DIRECTIONS: The data below contains pictures, which are to be skipped; the lines starting at the line with "2D boxes: x1, y1, x2, y2 in pixels." and ending at the line with "Numbers: x, y, z, sx, sy, sz, roll, pitch, yaw." are to be output exactly, both ends included.
****
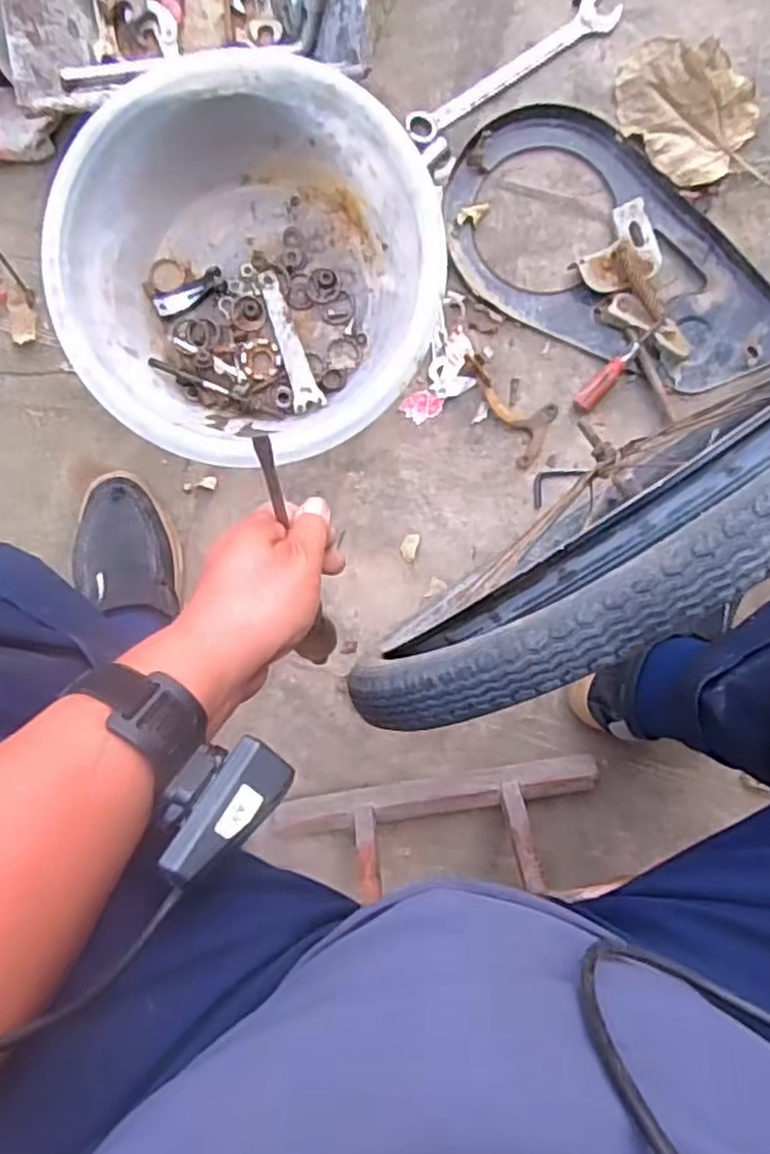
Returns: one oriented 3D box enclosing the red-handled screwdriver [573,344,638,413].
[{"bbox_3d":[0.222,-0.200,0.738,0.019,0.019,0.082,43,107,2],"label":"red-handled screwdriver"}]

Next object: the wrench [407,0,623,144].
[{"bbox_3d":[0.129,-0.510,0.739,0.242,0.018,0.037,-34,92,0],"label":"wrench"}]

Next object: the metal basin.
[{"bbox_3d":[-0.122,-0.272,0.682,0.336,0.118,0.326,-7,94,-2],"label":"metal basin"}]

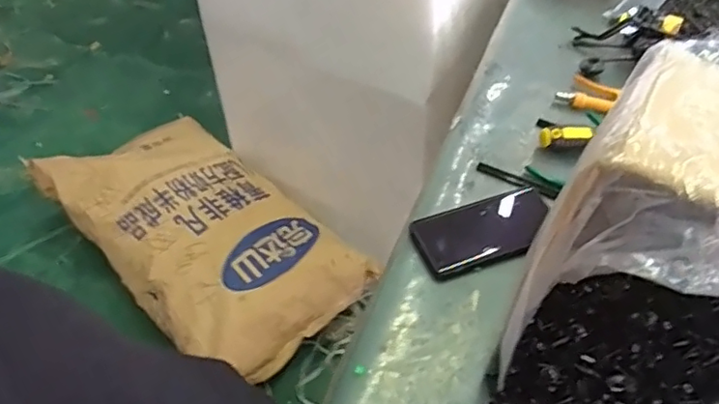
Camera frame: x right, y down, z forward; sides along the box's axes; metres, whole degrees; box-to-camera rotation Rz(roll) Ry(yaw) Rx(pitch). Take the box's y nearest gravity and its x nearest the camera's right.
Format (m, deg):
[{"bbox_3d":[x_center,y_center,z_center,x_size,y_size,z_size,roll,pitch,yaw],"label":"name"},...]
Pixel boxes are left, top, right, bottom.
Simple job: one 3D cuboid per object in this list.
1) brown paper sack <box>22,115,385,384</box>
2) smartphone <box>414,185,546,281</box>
[{"bbox_3d":[-0.383,0.043,1.345,0.436,0.133,0.799,-32,58,-29],"label":"brown paper sack"},{"bbox_3d":[0.141,0.032,0.633,0.162,0.016,0.076,-15,51,-18],"label":"smartphone"}]

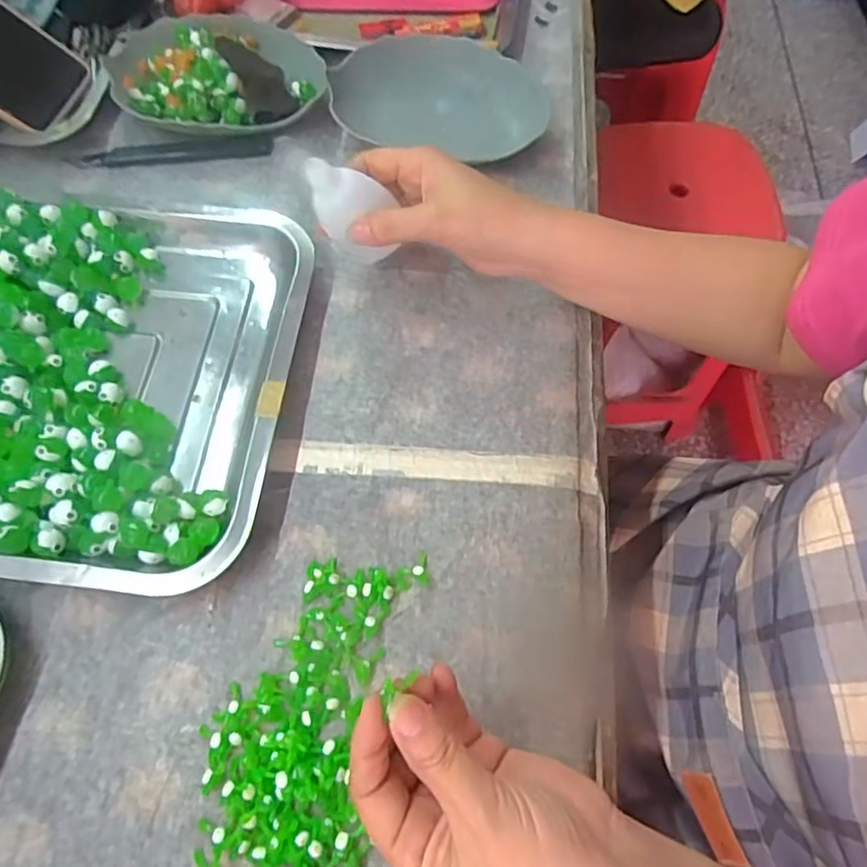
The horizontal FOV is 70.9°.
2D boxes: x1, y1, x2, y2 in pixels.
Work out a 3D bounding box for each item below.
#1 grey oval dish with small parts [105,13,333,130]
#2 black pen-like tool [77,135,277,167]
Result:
[{"bbox_3d":[-0.170,-0.281,0.480,0.167,0.034,0.117,-3,67,-3],"label":"grey oval dish with small parts"},{"bbox_3d":[-0.198,-0.218,0.470,0.143,0.009,0.016,-6,67,-4],"label":"black pen-like tool"}]

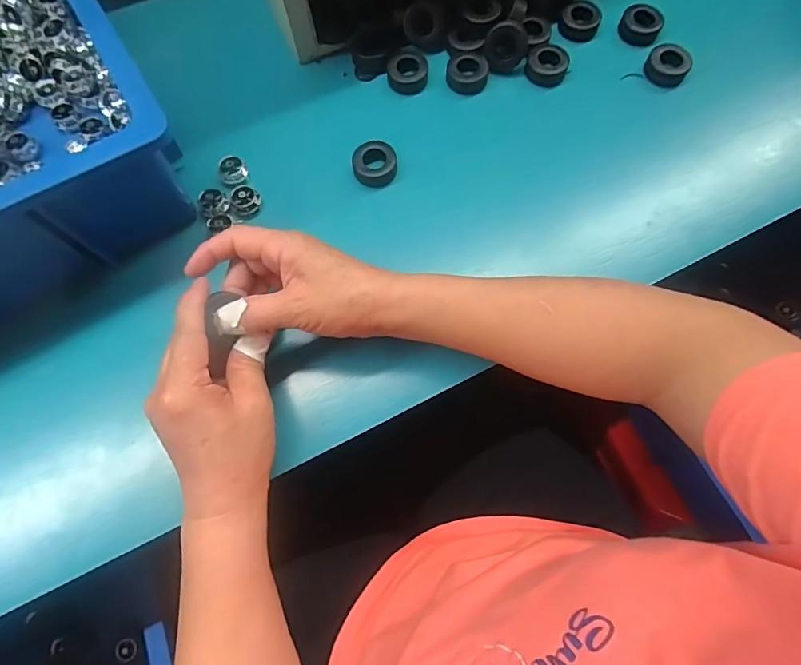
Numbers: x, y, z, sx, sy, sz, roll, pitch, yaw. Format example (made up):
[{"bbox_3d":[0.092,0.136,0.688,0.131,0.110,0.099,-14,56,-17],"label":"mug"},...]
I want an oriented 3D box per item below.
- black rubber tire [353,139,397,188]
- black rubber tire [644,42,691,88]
[{"bbox_3d":[-0.022,-0.144,0.405,0.037,0.014,0.035,-6,75,-3],"label":"black rubber tire"},{"bbox_3d":[0.249,-0.248,0.444,0.039,0.017,0.044,35,77,8],"label":"black rubber tire"}]

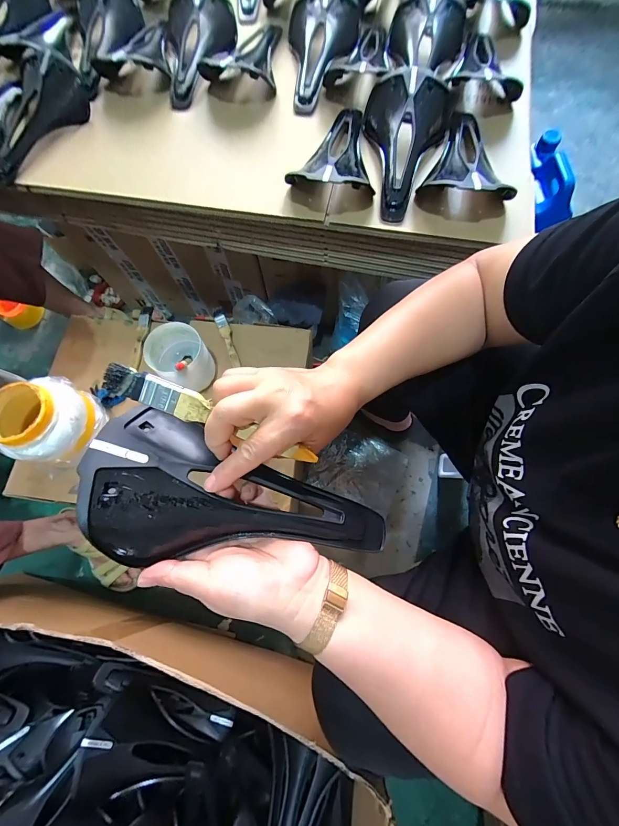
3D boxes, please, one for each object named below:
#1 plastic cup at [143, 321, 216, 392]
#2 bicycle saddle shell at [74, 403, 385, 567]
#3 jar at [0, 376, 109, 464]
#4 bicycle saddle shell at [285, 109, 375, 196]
[{"bbox_3d":[-0.221,-0.093,0.576,0.092,0.098,0.088,-1,72,2],"label":"plastic cup"},{"bbox_3d":[-0.051,0.072,0.261,0.233,0.035,0.107,15,73,-10],"label":"bicycle saddle shell"},{"bbox_3d":[-0.413,0.015,0.521,0.119,0.107,0.120,-1,72,2],"label":"jar"},{"bbox_3d":[0.042,-0.417,0.516,0.125,0.043,0.256,8,60,5],"label":"bicycle saddle shell"}]

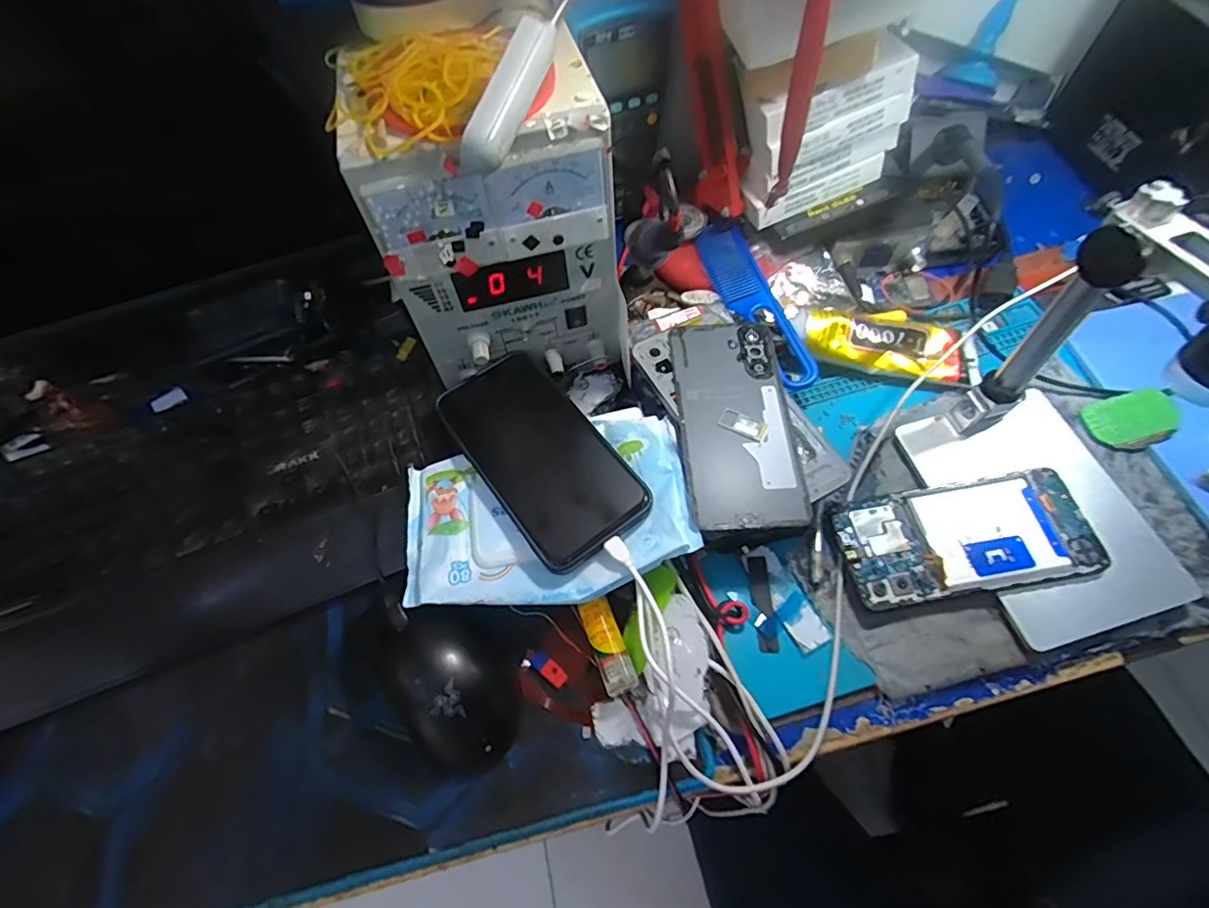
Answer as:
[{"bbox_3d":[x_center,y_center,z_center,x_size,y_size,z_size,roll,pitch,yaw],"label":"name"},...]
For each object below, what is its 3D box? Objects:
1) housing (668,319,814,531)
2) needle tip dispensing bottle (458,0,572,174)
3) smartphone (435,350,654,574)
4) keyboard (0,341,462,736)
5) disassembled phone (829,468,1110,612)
[{"bbox_3d":[0.088,-0.026,0.372,0.073,0.004,0.157,-4,62,0],"label":"housing"},{"bbox_3d":[-0.037,-0.187,0.263,0.015,0.020,0.120,20,77,13],"label":"needle tip dispensing bottle"},{"bbox_3d":[-0.046,-0.003,0.370,0.079,0.008,0.163,-34,61,-14],"label":"smartphone"},{"bbox_3d":[-0.319,0.062,0.380,0.440,0.052,0.190,-24,63,-10],"label":"keyboard"},{"bbox_3d":[0.234,0.053,0.358,0.157,0.008,0.070,-9,62,-2],"label":"disassembled phone"}]

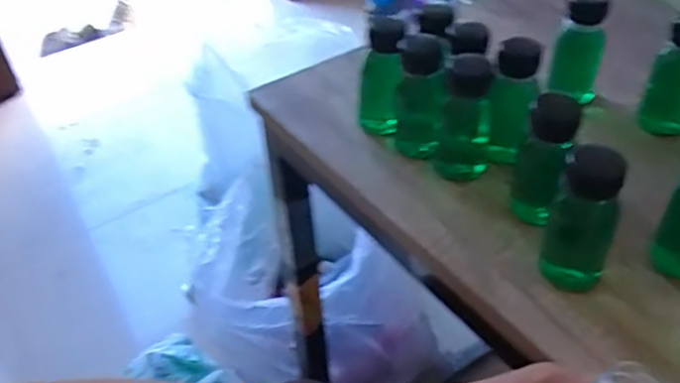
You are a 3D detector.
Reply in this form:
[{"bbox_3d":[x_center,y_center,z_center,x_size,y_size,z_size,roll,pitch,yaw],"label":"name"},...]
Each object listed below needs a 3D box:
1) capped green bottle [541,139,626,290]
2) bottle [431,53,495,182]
[{"bbox_3d":[0.147,0.019,0.378,0.036,0.098,0.031,21,47,24],"label":"capped green bottle"},{"bbox_3d":[0.094,-0.056,0.471,0.038,0.095,0.039,9,44,13],"label":"bottle"}]

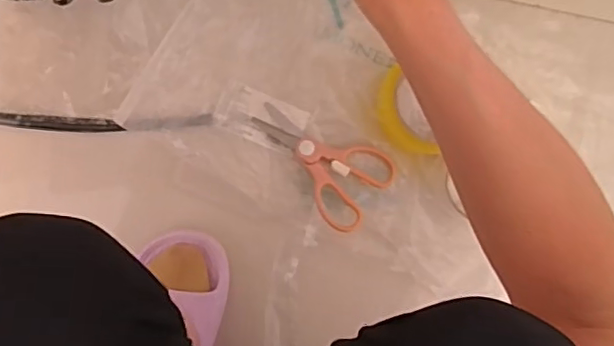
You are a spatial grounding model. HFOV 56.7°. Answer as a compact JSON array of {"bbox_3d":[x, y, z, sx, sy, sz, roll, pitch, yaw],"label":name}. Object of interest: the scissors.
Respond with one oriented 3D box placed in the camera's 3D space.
****
RESPONSE TO THIS TASK:
2D boxes: x1, y1, x2, y2 in pixels.
Work out a 3D bounding box for each item below.
#1 grey oval dish with small parts [105,13,333,130]
#2 black pen-like tool [77,135,277,167]
Result:
[{"bbox_3d":[-0.170,-0.281,0.480,0.167,0.034,0.117,-3,67,-3],"label":"grey oval dish with small parts"},{"bbox_3d":[-0.198,-0.218,0.470,0.143,0.009,0.016,-6,67,-4],"label":"black pen-like tool"}]

Numbers: x, y, z, sx, sy, sz, roll, pitch, yaw. Format example (made up):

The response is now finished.